§ **Information shown**:
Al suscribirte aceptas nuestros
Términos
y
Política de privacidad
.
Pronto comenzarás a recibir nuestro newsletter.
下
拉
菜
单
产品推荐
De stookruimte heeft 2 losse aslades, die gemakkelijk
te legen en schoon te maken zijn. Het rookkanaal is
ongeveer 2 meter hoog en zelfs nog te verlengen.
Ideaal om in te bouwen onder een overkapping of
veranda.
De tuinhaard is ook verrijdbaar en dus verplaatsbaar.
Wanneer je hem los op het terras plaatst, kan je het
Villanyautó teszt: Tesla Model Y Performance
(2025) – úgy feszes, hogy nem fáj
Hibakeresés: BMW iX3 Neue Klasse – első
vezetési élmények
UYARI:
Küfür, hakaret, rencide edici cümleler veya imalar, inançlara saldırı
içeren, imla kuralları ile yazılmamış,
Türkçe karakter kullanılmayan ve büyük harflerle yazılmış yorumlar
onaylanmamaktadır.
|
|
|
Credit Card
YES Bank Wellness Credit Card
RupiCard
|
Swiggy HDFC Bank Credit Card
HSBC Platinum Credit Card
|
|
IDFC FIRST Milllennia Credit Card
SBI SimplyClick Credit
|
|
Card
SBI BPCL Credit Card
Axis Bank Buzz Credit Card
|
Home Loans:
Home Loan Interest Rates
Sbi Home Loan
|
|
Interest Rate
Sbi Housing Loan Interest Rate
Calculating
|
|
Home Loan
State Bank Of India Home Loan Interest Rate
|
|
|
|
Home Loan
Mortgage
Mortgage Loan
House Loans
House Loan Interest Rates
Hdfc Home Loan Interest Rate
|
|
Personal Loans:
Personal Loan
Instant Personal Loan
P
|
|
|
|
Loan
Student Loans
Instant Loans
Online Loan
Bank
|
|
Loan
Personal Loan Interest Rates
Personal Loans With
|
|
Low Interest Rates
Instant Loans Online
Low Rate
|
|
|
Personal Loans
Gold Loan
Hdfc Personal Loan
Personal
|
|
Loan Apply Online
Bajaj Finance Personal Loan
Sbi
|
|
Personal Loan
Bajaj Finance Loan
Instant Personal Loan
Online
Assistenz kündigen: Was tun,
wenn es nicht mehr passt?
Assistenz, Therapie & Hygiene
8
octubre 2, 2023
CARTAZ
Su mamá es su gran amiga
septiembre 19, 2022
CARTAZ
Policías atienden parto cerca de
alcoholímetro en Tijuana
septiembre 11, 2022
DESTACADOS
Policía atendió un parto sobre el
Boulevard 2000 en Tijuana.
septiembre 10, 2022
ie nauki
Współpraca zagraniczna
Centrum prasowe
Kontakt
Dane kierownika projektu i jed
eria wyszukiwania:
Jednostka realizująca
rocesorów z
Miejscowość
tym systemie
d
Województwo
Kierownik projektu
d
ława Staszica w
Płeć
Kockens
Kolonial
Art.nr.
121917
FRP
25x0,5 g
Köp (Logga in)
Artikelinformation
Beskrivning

§ **Your assignment**: Reproduce the rows verbatim, from the first line of the rows through the line containing "Współpraca zagraniczna", including both of those lines.

§ **Task output**:
Al suscribirte aceptas nuestros
Términos
y
Política de privacidad
.
Pronto comenzarás a recibir nuestro newsletter.
下
拉
菜
单
产品推荐
De stookruimte heeft 2 losse aslades, die gemakkelijk
te legen en schoon te maken zijn. Het rookkanaal is
ongeveer 2 meter hoog en zelfs nog te verlengen.
Ideaal om in te bouwen onder een overkapping of
veranda.
De tuinhaard is ook verrijdbaar en dus verplaatsbaar.
Wanneer je hem los op het terras plaatst, kan je het
Villanyautó teszt: Tesla Model Y Performance
(2025) – úgy feszes, hogy nem fáj
Hibakeresés: BMW iX3 Neue Klasse – első
vezetési élmények
UYARI:
Küfür, hakaret, rencide edici cümleler veya imalar, inançlara saldırı
içeren, imla kuralları ile yazılmamış,
Türkçe karakter kullanılmayan ve büyük harflerle yazılmış yorumlar
onaylanmamaktadır.
|
|
|
Credit Card
YES Bank Wellness Credit Card
RupiCard
|
Swiggy HDFC Bank Credit Card
HSBC Platinum Credit Card
|
|
IDFC FIRST Milllennia Credit Card
SBI SimplyClick Credit
|
|
Card
SBI BPCL Credit Card
Axis Bank Buzz Credit Card
|
Home Loans:
Home Loan Interest Rates
Sbi Home Loan
|
|
Interest Rate
Sbi Housing Loan Interest Rate
Calculating
|
|
Home Loan
State Bank Of India Home Loan Interest Rate
|
|
|
|
Home Loan
Mortgage
Mortgage Loan
House Loans
House Loan Interest Rates
Hdfc Home Loan Interest Rate
|
|
Personal Loans:
Personal Loan
Instant Personal Loan
P
|
|
|
|
Loan
Student Loans
Instant Loans
Online Loan
Bank
|
|
Loan
Personal Loan Interest Rates
Personal Loans With
|
|
Low Interest Rates
Instant Loans Online
Low Rate
|
|
|
Personal Loans
Gold Loan
Hdfc Personal Loan
Personal
|
|
Loan Apply Online
Bajaj Finance Personal Loan
Sbi
|
|
Personal Loan
Bajaj Finance Loan
Instant Personal Loan
Online
Assistenz kündigen: Was tun,
wenn es nicht mehr passt?
Assistenz, Therapie & Hygiene
8
octubre 2, 2023
CARTAZ
Su mamá es su gran amiga
septiembre 19, 2022
CARTAZ
Policías atienden parto cerca de
alcoholímetro en Tijuana
septiembre 11, 2022
DESTACADOS
Policía atendió un parto sobre el
Boulevard 2000 en Tijuana.
septiembre 10, 2022
ie nauki
Współpraca zagraniczna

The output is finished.